**Provided passage:**
==================================================
5 March 2021

Microsoft shares details on three new malware strains used in SolarWinds hack


Microsoft shares details on three new malware strains used in SolarWinds hack

Microsoft has published a new report shedding light on three new malware strains used by a threat actor, which it now is tracking as Nobelium, to compromise software firm SolarWinds and its customers in a supply-chain attack last year, which is described as “the largest, most sophisticated attack ever.”

The tech giant said it discovered three new pieces of malware in some compromised customer networks and observed them to be in use from August to September 2020, with infections dating back a far as June 2020. The three malware strains are:

  • GoldMax - a command-and-control (C2) backdoor written in Go. It uses several different techniques to obfuscate its actions and evade detection. GoldMax has a decoy network traffic generator that allows it to surround its malicious network traffic with seemingly benign traffic.

  • Sibot - a dual-purpose malware implemented in VBScript designed to achieve persistence on the infected machine then download and execute a payload from a remote C2 server.

  • GoldFinder - another Go-based malware that is likely used as a custom HTTP tracer tool that logs the route or hops that a packet takes to reach a hardcoded C2 server. On a compromised device, GoldFinder can be used to inform the threat actor of potential points of discovery or logging of their other actions, such as C2 communication with GoldMax.

“These tools are new pieces of malware that are unique to this actor. They are tailor-made for specific networks and are assessed to be introduced after the actor has gained access through compromised credentials or the SolarWinds binary and after moving laterally with TEARDROP and other hands-on-keyboard actions,” Microsoft said. “Microsoft assesses that the newly surfaced pieces of malware were used by the actor to maintain persistence and perform actions on very specific and targeted networks post-compromise, even evading initial detection during incident response.”
==================================================
**Data for review:**
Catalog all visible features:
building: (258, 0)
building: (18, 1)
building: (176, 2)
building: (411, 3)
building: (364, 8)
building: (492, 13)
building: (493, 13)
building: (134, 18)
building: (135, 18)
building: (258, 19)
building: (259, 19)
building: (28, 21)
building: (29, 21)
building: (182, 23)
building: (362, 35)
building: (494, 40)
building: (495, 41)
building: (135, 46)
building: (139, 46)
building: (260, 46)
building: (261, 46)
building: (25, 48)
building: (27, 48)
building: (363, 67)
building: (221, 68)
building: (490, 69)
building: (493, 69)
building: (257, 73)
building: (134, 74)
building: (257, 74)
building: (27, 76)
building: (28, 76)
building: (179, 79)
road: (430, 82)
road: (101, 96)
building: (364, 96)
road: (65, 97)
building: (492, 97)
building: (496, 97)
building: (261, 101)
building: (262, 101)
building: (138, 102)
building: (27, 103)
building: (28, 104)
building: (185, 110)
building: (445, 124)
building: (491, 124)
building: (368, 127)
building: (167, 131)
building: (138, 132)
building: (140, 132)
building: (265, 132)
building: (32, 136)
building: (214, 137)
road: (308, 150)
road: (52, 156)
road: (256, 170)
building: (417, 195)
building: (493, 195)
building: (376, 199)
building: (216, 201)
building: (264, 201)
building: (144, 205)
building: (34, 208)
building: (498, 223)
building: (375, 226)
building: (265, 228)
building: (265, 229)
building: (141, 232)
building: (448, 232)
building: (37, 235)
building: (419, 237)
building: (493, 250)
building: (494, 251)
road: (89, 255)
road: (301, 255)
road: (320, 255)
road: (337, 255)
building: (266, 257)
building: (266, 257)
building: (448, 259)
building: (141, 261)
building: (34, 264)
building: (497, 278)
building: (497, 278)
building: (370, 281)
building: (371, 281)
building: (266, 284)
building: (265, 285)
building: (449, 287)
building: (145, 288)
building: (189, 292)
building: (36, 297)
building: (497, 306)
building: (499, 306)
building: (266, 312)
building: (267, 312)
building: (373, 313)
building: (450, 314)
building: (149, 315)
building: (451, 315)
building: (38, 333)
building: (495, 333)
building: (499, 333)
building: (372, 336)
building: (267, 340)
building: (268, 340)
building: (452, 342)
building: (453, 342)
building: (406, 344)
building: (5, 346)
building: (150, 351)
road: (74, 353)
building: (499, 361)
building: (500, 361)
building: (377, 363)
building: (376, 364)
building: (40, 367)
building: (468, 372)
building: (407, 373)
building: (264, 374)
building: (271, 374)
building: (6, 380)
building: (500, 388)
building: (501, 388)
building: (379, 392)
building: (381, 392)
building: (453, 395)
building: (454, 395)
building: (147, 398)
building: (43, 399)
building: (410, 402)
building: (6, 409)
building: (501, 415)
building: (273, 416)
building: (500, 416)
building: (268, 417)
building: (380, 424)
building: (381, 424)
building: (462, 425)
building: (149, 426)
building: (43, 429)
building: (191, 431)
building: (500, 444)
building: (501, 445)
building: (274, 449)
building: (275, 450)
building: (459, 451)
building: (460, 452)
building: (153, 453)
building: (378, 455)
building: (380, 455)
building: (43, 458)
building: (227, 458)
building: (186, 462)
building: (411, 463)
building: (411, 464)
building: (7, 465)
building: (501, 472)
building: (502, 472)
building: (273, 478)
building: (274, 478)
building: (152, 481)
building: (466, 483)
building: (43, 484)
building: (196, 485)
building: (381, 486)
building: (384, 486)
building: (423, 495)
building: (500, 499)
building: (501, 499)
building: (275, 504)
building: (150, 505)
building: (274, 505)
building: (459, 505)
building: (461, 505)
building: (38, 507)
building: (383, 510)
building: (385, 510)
==================================================
**Task set:**
A) Reproduce the passage of the SolarWinds malware article from "The tech giant" to "seemingly benign traffic.".
B) Answer these from the SolarWinds malware article:
(i) In which language is GoldMax written?
(ii) In what language is Sibot implemented?
(iii) During which months did Microsoft observe the three malware strains in use?

**Answers given:**
A)
The tech giant said it discovered three new pieces of malware in some compromised customer networks and observed them to be in use from August to September 2020, with infections dating back a far as June 2020. The three malware strains are:

  • GoldMax - a command-and-control (C2) backdoor written in Go. It uses several different techniques to obfuscate its actions and evade detection. GoldMax has a decoy network traffic generator that allows it to surround its malicious network traffic with seemingly benign traffic.

B)
(i) Go
(ii) VBScript
(iii) August to September 2020